No primeiro caso, o trustee tem amplos poderes para administrar o patrimônio da forma como entender. Ele pode, por exemplo, estabelecer para quem pagará determinados valores, quanto e como cada beneficiário receberá.
Já no formato não discricionário (mais usual na prática), o settlor reduz o grau de autonomia do gestor, determinando limites para a sua atuação no ato de constituição. Como vimos, esse documento deve trazer de forma muito clara e detalhada tudo o que o trustee pode ou não fazer. Além de guiar a gestão, esse detalhamento serve também para determinar o preço do trabalho do trustee. Quanto mais complexas forem as tarefas do gestor, mais sofisticado precisará ser o seu trabalho e, consequentemente, maior será o custo da estrutura.
Tributação do trust
O trust é uma modalidade oriunda de países anglo-saxões (como a Inglaterra, por exemplo), e seu formato não tem paralelo em nações como o Brasil, que seguem o direito romano-germânico. Por isso, o seu regime jurídico – e mais especificamente, a sua tributação – ainda é incipiente por aqui, tanto na doutrina quanto na jurisprudência, como explica o especialista tributário Ulisses Pizzolatti, em artigo publicado pela Tax Group, especializada em direito tributário.
Segundo Pizzolatti, ainda não há como definir a correta tributação do trust no Brasil.
“(…) a respeito do instituto da modalidade, podemos concluir que, enquanto não há um marco legal, nem decisões suficientes — tanto em âmbito administrativo quanto judicial — que analisem pormenorizadamente a relação jurídica estabelecida, não há segurança jurídica para estabelecermos a correta tributação dos trusts no Brasil”, diz.
Isso pode mudar se o PL 4.173/2023, que trata das regras sobre tributação de investimentos no exterior, for aprovado no Congresso. O texto inclui a regulamentação dos trusts e estabelece a obrigatoriedade de que se tornem entidades transparentes e declaradas por seus titulares.
Da mesma forma que versava a Medida Provisória (MP 1.171/2023), que caducou, os bens e direitos objeto de trust no exterior ficam sob titularidade do instituidor, passando ao beneficiário apenas no momento da distribuição ou do falecimento de quem o instituiu, o que ocorrer antes.
Tributação das “offshores”: o que o governo mudou no novo projeto sobre o assunto? – InfoMoney
Trust e offshore: qual a diferença?
Assim como o trust, as offshores também são alternativas no exterior para a gestão do patrimônio. No entanto, cada estrutura possui suas peculiaridades, e, dependendo do objetivo, uma ou outra pode oferecer mais vantagens.

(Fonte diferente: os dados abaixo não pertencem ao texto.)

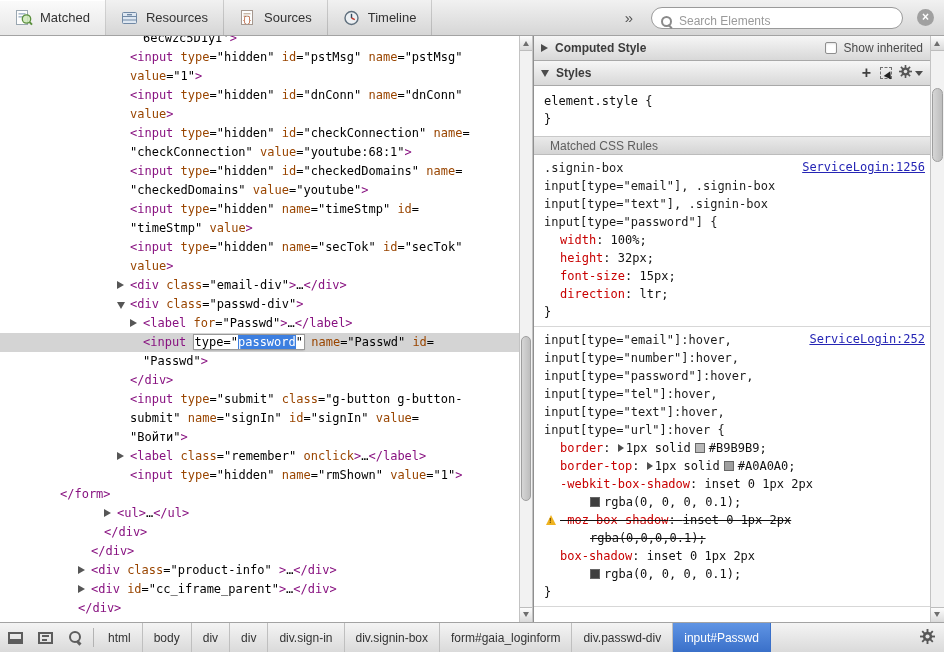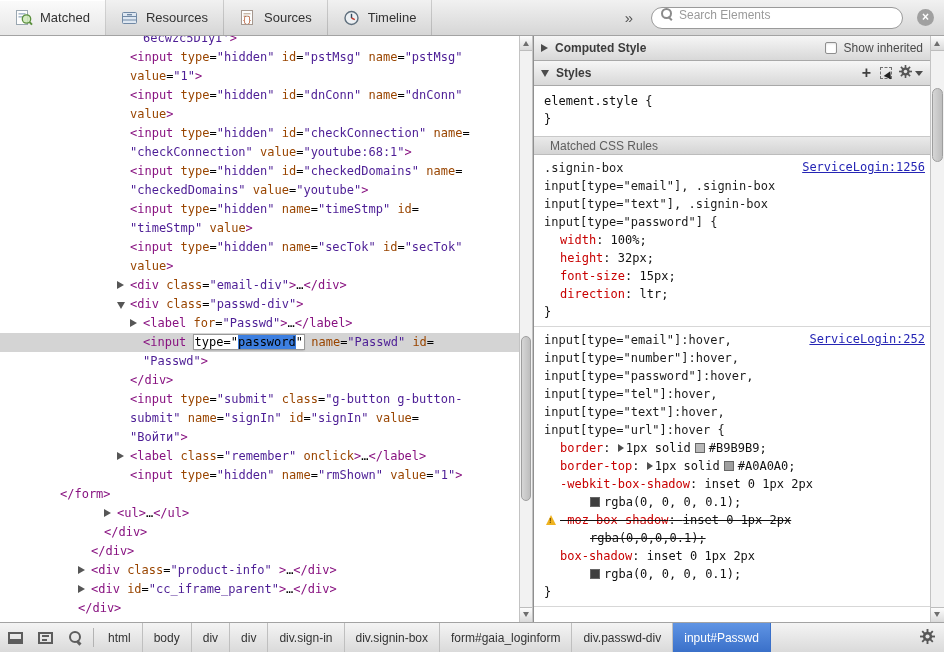--- a/index.html
+++ b/index.html
@@ -11,47 +11,47 @@
   .toolbar { flex:0 0 36px; height:36px; background:linear-gradient(#f1f1f1,#d6d6d6);
              border-bottom:1px solid #a3a3a3; display:flex; align-items:stretch; }
   .tabs { display:flex; align-items:stretch; }
   .tab { display:flex; align-items:center; gap:7px; padding:0 15px; font-size:13px; color:#333;
          border-right:1px solid rgba(0,0,0,0.15); cursor:default; }
   .tab.active { background:linear-gradient(#fbfbfb,#e7e7e7); box-shadow:inset 0 1px 0 #fff; }
   .tab-icon { width:18px; height:16px; display:inline-flex; }
   .toolbar-right { margin-left:auto; display:flex; align-items:center; gap:14px; padding-right:10px; }
   .overflow-chev { font-size:15px; color:#555; padding:0 4px; }
   .searchbox { width:252px; height:22px; background:#fff; border:1px solid #9a9a9a; border-radius:12px;
-               display:flex; align-items:flex-start; padding:0 9px; gap:6px; }
+               display:flex; align-items:flex-end; padding:0 9px; gap:6px; }
   .searchbox input { border:none; outline:none; flex:1; font-size:12px; color:#333; background:transparent;
                      font-family:"Liberation Sans",sans-serif; }
   .searchbox input::placeholder { color:#9a9a9a; }
   .mag { width:12px; height:12px; position:relative; flex:0 0 12px; }
   .mag::before { content:""; position:absolute; left:0; top:0; width:7px; height:7px;
                  border:2px solid #8a8a8a; border-radius:50%; }
   .mag::after { content:""; position:absolute; left:8px; top:8px; width:5px; height:2px;
                 background:#8a8a8a; transform:rotate(45deg); transform-origin:0 0; }
   .closebtn { width:17px; height:17px; border-radius:50%; background:#a0a0a0; color:#fff;
               font-size:12px; line-height:16px; text-align:center; font-weight:bold; cursor:default; }
 
   
   .main { flex:1; display:flex; min-height:0; }
 
   .dom-panel { flex:0 0 519px; width:519px; background:#fff; overflow:hidden; position:relative;
                font-family:"DejaVu Sans Mono",monospace; font-size:12px; color:#000; }
   .dom-lines { margin-top:-7px; }
   .dom-line { height:19px; line-height:19px; white-space:pre; position:relative; }
   .dom-line.selected { background:#d4d4d4; }
-  .tk-t { color:#881280; } .tk-a { color:#994500; } .tk-v { color:#4c1d95; } .tk-p { color:#000; }
+  .tk-t { color:#881280; } .tk-a { color:#994500; } .tk-v { color:#000000; } .tk-p { color:#000; }
   .tri { position:absolute; width:0; height:0; }
   .tri-r { border-left:7px solid #565656; border-top:4.5px solid transparent; border-bottom:4.5px solid transparent; top:5px; }
   .tri-d { border-top:7px solid #565656; border-left:4.5px solid transparent; border-right:4.5px solid transparent; top:7px; }
   .attr-editor { background:#fff; outline:1px solid #999; box-shadow:0 1px 2px rgba(0,0,0,.35); padding:0 1px; }
   .ed-plain { color:#000; }
-  .ed-sel { background:#3d7fe0; color:#000000;margin-top:12px; }
+  .ed-sel { background:#3d7fe0; color:#ffffff;margin-top:12px; }
 
   
   .vscroll { flex:0 0 14px; width:14px; position:relative; background:#f2f2f2;
              border-left:1px solid #c3c3c3; border-right:1px solid #c3c3c3; }
   .vs-btn { position:absolute; left:0; width:100%; height:15px; background:linear-gradient(#fdfdfd,#dadada); }
   .vs-btn.up { top:0; border-bottom:1px solid #bdbdbd; }
   .vs-btn.down { bottom:0; border-top:1px solid #bdbdbd; }
   .vs-btn::after { content:""; position:absolute; left:3px; width:0; height:0;
                    border-left:3.5px solid transparent; border-right:3.5px solid transparent; }
   .vs-btn.up::after { top:5px; border-bottom:5px solid #6e6e6e; }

O trust funciona a partir de um contrato que envolve, no mínimo, três partes: o detentor do patrimônio, o administrador e os beneficiários. O objetivo dessa estrutura é proteger os bens e reduzir a carga tributária quando houver a transferência do patrimônio (ou de seus rendimentos) aos beneficiários.

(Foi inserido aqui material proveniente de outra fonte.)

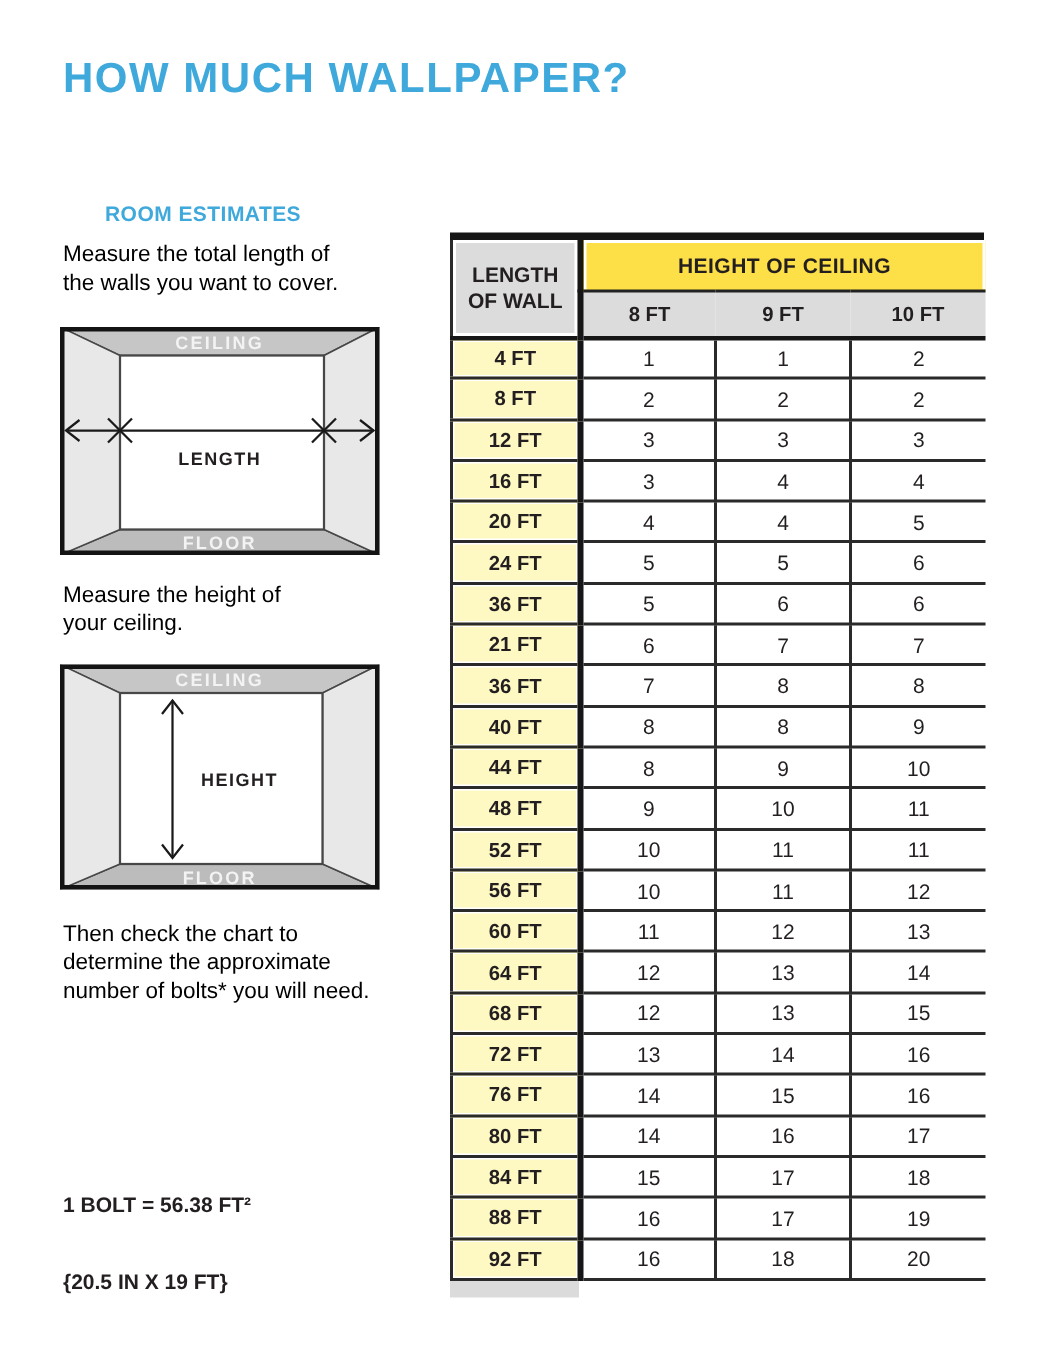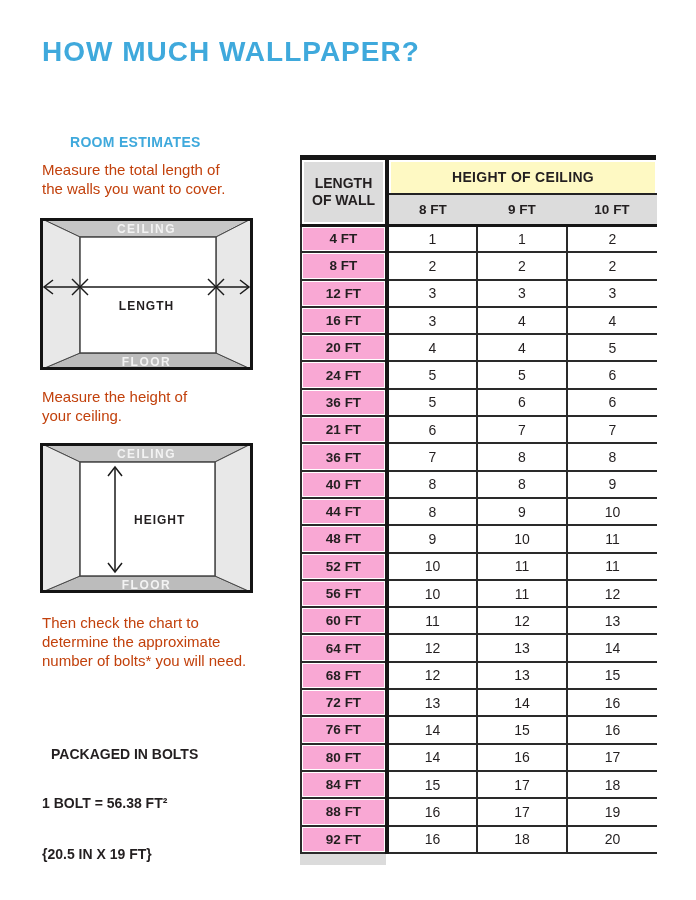--- a/index.html
+++ b/index.html
@@ -18,21 +18,21 @@
   }
   .section-heading {
     font-size:14px; font-weight:bold; letter-spacing:0.3px;
     color:#3FA9DC; white-space:nowrap;padding-left:28px;
   }
   .room-heading { position:absolute; left:42px; top:134px; }
   .table-heading { position:absolute; left:385px; top:134px; width:270px; text-align:center; }
 
   .body-text {
     position:absolute; left:42px;
-    font-size:15px; line-height:19px; color:#c2410c;
+    font-size:15px; line-height:19px; color:#000000;
     white-space:pre-wrap;
   }
   .step1 { top:160px; }
   .step2 { top:387px; }
   .step3 { top:613px; }
 
   .bold-note {
     position:absolute; left:42px;
     font-size:14px; font-weight:bold; line-height:17px;
     color:#231F20; white-space:pre-wrap;
@@ -56,32 +56,32 @@
 
   th.lengthwall {
     background:#DCDCDC;
     border-right:4px solid #161616;
     border-bottom:3px solid #161616;
     font-size:14px; font-weight:bold; line-height:17px;
     white-space:pre-line;
     box-shadow: inset 0 0 0 2px #ffffff;
   }
   th.ceilhead {
-    background:#fef9c3; height:34px;
+    background:#fde047; height:34px;
     border-bottom:2px solid #222222;
     font-size:14px; font-weight:bold; letter-spacing:0.3px;
     box-shadow: inset 0 2px 0 #ffffff, inset 2px 0 0 #ffffff, inset -2px 0 0 #ffffff;
   }
   th.sub {
     background:#DCDCDC; height:31px;
     border-bottom:3px solid #161616;
     font-size:13.5px; font-weight:bold;
   }
   td.rowlabel {
-    background:#f9a8d4;
+    background:#fef9c3;
     border-right:4px solid #161616;
     border-bottom:2px solid #2a2a2a;
     font-size:13.5px; font-weight:bold;
     box-shadow: inset 0 0 0 1px #ffffff;
   }
   td.datacell {
     background:#ffffff;
     border-bottom:2px solid #2a2a2a;
     border-right:2px solid #2a2a2a;
     font-size:14px;
@@ -145,21 +145,20 @@
       <polyline points="68,120 75,129 82,120"></polyline>
     </g>
     <text class="diag-measure-label" x="94" y="81" text-anchor="start">HEIGHT</text>
   </svg>
 
   <div class="body-text step3">Then check the chart to
 determine the approximate
 number of bolts* you will need.</div>
 
   <div class="bold-note footnote">
-    <div class="indent">PACKAGED IN BOLTS</div>
   </div>
 
   <div class="bold-note boltspec">
     <div>1 BOLT = 56.38 FT²</div>
     <div>{20.5 IN X 19 FT}</div>
   </div>
 
   <div class="table-wrap">
     <table>
       <colgroup>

Já uma offshore é uma pessoa jurídica, e, por isso, a sua estrutura é mais complexa do que a de um trust. Além da gestão patrimonial, as offshores visam benefícios fiscais, e podem estar atreladas a operações comerciais entre empresas de diferentes países, bem como a investimentos no exterior.
Ou seja, uma offshore tem um espectro de atuação mais abrangente do que somente a gestão do patrimônio. Essa é uma das razões que a levam a ser uma estrutura mais cara do que um trust.

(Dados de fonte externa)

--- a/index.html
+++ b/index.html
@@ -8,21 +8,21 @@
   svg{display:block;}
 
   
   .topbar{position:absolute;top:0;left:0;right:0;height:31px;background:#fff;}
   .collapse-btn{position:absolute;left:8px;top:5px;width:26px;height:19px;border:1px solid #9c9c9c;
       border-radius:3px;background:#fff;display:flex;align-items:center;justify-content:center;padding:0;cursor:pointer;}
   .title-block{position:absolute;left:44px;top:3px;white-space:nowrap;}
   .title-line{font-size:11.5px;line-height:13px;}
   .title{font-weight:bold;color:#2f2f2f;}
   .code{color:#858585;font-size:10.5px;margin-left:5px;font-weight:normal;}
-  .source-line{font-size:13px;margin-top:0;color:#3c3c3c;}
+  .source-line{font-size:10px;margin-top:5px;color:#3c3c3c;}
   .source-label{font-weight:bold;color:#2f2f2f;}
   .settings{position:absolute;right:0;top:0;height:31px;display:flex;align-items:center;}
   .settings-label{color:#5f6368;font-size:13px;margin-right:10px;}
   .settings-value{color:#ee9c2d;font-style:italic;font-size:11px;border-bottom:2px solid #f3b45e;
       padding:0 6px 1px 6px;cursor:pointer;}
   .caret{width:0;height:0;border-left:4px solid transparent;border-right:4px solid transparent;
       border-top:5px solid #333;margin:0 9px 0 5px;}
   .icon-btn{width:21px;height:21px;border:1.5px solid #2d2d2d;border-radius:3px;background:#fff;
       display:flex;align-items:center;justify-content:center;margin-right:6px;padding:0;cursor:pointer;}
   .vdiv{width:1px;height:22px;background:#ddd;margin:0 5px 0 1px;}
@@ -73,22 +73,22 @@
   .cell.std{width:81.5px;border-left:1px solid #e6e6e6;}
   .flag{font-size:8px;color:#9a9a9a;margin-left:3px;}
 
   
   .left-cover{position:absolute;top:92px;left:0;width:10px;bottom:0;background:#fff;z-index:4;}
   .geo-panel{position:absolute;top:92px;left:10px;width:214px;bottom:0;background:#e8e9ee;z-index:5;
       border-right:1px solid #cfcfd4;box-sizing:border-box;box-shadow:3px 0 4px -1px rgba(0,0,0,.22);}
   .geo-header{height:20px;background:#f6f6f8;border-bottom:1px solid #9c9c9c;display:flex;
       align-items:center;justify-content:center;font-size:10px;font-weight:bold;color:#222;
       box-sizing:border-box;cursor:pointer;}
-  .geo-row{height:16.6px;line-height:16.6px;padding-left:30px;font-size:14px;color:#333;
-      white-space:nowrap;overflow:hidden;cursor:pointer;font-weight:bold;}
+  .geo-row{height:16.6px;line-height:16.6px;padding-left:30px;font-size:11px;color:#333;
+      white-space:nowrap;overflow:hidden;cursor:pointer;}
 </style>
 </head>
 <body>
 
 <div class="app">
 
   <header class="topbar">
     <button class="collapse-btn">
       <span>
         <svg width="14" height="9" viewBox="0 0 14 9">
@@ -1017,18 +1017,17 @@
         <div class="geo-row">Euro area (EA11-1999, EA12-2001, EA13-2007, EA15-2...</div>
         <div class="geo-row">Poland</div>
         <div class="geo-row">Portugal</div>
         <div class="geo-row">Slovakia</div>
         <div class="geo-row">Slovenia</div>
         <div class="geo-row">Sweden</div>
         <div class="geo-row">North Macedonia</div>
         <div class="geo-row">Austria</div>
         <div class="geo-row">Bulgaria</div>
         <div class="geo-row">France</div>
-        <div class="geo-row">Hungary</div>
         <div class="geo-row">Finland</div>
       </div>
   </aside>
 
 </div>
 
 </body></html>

A escolha entre um ou outro formato dependerá basicamente dos objetivos e necessidades em relação ao patrimônio. Se a ideia for somente proteger os bens e facilitar a sua transferência aos herdeiros e beneficiários, um trust pode ser a solução mais simples e eficiente. Por outro lado, se, além disso, o objetivo for obter benefícios fiscais em função de transações comerciais e/ou aplicações financeiras, a offshore oferece mais ferramentas para isso.
E há casos nos quais as duas estruturas podem ser combinadas, de forma a serem complementares, facilitando a transferência dos bens e otimizando a gestão dos recursos lá fora. De qualquer forma, para decidir o melhor formato de gestão patrimonial, o ideal é contar com uma assessoria especializada, pois a escolha errada de uma estrutura financeira pode trazer sérios prejuízos.